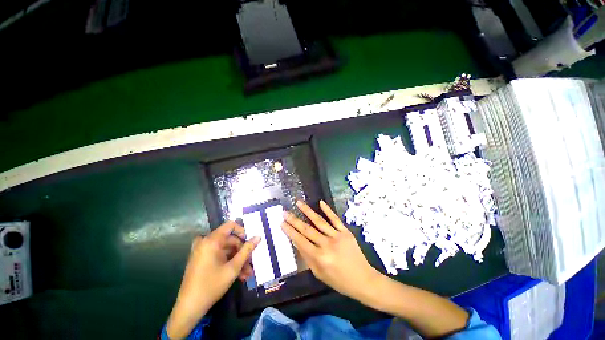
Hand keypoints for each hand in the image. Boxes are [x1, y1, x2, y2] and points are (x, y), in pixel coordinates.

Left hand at [166, 222, 259, 338]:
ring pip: (226, 250)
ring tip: (247, 273)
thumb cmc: (212, 285)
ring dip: (237, 260)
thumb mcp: (233, 268)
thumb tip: (258, 237)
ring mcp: (203, 251)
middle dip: (242, 252)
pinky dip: (229, 263)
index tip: (250, 242)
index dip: (242, 231)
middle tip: (251, 263)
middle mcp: (206, 242)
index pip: (230, 225)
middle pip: (230, 240)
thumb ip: (247, 250)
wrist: (189, 308)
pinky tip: (239, 275)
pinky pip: (219, 256)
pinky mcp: (201, 260)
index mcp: (211, 241)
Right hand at [281, 200, 379, 299]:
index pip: (301, 241)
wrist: (362, 279)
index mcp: (319, 258)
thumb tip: (297, 242)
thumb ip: (307, 258)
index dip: (290, 231)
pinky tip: (320, 202)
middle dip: (294, 220)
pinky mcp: (345, 232)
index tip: (282, 223)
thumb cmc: (339, 280)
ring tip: (298, 202)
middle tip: (285, 212)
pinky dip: (327, 210)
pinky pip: (335, 219)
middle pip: (307, 229)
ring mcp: (337, 236)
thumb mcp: (319, 274)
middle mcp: (326, 245)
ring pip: (319, 221)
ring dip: (307, 211)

================================

● About this task
Can you repeat, word for word, every line above from the one containing "thumb tip: (258, 237)" down to the one containing "Right hand at", including both?

● Output of the task
thumb tip: (258, 237)
ring mcp: (203, 251)
middle dip: (242, 252)
pinky dip: (229, 263)
index tip: (250, 242)
index dip: (242, 231)
middle tip: (251, 263)
middle mcp: (206, 242)
index pip: (230, 225)
middle pip: (230, 240)
thumb ip: (247, 250)
wrist: (189, 308)
pinky tip: (239, 275)
pinky pip: (219, 256)
pinky mcp: (201, 260)
index mcp: (211, 241)
Right hand at [281, 200, 379, 299]:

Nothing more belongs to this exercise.